**Source data:**
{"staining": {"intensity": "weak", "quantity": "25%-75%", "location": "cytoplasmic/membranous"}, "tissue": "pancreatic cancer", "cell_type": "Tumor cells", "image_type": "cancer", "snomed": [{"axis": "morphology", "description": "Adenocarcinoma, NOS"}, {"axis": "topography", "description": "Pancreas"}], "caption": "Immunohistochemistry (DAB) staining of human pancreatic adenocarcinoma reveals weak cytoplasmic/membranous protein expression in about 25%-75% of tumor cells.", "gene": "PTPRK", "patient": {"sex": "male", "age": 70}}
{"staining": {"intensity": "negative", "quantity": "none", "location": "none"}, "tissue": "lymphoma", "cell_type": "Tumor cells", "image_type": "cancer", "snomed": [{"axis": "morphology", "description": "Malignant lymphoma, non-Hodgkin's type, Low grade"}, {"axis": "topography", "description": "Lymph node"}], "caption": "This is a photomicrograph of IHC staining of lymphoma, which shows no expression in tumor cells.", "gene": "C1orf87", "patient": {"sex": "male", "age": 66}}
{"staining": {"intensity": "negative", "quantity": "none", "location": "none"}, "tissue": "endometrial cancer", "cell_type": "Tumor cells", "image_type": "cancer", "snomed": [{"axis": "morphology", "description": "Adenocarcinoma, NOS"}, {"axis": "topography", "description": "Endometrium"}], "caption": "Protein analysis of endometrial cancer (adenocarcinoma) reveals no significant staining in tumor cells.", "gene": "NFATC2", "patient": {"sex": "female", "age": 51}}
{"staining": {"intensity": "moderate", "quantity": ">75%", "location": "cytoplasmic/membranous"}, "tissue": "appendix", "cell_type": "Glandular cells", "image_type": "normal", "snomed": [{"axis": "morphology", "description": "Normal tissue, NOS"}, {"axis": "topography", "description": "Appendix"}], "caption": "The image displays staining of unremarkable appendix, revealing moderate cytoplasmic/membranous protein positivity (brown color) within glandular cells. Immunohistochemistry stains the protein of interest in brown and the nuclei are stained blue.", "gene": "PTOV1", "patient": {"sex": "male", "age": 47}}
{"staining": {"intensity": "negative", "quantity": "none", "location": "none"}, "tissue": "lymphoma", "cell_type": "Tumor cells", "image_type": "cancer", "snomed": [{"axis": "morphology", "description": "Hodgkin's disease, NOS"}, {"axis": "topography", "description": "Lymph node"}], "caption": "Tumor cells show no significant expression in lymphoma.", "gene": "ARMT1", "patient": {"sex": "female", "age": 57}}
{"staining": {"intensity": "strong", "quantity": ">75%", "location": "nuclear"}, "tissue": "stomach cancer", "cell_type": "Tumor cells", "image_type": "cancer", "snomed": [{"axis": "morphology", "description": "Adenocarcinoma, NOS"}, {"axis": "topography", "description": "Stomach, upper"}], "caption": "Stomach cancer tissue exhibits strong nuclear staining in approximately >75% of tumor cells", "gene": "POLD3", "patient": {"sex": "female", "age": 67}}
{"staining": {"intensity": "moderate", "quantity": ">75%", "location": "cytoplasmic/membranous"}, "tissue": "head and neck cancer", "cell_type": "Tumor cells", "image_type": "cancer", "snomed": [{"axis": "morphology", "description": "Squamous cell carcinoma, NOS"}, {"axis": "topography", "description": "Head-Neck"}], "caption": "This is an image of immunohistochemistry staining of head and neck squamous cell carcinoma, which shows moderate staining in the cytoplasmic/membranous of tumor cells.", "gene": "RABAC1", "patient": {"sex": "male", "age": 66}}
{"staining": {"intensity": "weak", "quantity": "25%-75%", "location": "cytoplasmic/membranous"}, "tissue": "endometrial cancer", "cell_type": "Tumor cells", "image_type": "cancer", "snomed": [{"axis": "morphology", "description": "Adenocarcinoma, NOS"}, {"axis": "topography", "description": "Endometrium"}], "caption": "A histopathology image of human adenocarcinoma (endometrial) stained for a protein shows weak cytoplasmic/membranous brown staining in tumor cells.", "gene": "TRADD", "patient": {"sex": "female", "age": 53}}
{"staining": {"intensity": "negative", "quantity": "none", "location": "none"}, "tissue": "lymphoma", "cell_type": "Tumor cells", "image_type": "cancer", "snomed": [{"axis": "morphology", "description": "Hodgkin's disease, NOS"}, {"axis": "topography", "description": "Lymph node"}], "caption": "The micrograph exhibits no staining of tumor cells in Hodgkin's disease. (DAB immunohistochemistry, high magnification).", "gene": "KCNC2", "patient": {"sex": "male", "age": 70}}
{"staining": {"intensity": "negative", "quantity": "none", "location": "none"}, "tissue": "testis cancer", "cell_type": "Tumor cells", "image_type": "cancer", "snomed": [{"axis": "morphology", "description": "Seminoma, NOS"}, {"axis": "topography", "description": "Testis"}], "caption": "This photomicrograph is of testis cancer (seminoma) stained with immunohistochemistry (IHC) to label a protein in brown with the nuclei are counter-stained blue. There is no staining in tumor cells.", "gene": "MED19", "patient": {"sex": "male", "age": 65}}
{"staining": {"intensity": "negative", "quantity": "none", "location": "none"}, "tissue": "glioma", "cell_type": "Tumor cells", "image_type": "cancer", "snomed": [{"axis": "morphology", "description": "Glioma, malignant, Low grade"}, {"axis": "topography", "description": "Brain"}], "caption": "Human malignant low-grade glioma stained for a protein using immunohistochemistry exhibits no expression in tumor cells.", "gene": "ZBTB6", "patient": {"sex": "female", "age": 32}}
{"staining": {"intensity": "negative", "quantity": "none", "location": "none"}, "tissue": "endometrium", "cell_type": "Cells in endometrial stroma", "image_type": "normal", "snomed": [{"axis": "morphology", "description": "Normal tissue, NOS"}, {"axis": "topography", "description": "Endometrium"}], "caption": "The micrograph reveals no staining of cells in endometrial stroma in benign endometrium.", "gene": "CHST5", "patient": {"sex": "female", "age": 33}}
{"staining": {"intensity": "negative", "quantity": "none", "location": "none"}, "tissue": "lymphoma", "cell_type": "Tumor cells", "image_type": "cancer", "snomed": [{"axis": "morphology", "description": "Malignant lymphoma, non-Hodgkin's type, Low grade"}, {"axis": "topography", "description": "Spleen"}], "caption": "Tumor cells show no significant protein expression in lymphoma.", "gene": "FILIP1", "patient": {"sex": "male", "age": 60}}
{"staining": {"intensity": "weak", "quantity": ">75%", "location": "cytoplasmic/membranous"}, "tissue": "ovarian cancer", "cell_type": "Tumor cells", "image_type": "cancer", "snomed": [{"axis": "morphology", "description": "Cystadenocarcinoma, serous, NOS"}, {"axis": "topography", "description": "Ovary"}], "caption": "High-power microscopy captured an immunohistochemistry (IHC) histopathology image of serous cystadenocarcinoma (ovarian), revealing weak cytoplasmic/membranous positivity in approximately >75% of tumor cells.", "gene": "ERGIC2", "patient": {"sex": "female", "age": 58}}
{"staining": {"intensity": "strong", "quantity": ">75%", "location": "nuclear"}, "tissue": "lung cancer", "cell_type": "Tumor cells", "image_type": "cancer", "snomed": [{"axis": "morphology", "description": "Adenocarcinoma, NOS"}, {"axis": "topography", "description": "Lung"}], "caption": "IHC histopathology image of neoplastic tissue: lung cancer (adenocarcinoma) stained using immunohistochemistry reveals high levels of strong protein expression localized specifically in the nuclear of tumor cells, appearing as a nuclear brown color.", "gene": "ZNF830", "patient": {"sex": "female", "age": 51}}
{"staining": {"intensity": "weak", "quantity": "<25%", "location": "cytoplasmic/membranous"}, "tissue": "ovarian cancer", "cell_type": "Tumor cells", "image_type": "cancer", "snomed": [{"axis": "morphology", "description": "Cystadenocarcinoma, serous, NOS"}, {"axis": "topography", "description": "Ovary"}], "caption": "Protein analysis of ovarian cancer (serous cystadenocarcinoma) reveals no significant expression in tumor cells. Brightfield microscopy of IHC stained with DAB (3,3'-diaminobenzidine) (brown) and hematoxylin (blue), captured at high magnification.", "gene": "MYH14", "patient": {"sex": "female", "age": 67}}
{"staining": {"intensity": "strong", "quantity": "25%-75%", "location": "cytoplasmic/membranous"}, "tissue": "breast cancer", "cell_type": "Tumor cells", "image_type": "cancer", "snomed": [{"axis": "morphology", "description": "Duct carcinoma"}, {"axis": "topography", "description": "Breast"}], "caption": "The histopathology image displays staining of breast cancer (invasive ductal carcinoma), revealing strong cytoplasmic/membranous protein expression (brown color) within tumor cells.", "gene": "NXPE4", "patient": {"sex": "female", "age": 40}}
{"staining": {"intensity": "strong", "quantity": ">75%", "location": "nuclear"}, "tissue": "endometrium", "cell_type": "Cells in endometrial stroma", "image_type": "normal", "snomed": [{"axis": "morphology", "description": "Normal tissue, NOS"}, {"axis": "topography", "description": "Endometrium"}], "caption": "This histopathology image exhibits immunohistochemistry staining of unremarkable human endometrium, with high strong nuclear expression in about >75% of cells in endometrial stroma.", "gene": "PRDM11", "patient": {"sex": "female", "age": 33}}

**Aim of the exercise:**
Every line with the string "unremarkable" in the material should be returned.

**Task result:**
{"staining": {"intensity": "moderate", "quantity": ">75%", "location": "cytoplasmic/membranous"}, "tissue": "appendix", "cell_type": "Glandular cells", "image_type": "normal", "snomed": [{"axis": "morphology", "description": "Normal tissue, NOS"}, {"axis": "topography", "description": "Appendix"}], "caption": "The image displays staining of unremarkable appendix, revealing moderate cytoplasmic/membranous protein positivity (brown color) within glandular cells. Immunohistochemistry stains the protein of interest in brown and the nuclei are stained blue.", "gene": "PTOV1", "patient": {"sex": "male", "age": 47}}
{"staining": {"intensity": "strong", "quantity": ">75%", "location": "nuclear"}, "tissue": "endometrium", "cell_type": "Cells in endometrial stroma", "image_type": "normal", "snomed": [{"axis": "morphology", "description": "Normal tissue, NOS"}, {"axis": "topography", "description": "Endometrium"}], "caption": "This histopathology image exhibits immunohistochemistry staining of unremarkable human endometrium, with high strong nuclear expression in about >75% of cells in endometrial stroma.", "gene": "PRDM11", "patient": {"sex": "female", "age": 33}}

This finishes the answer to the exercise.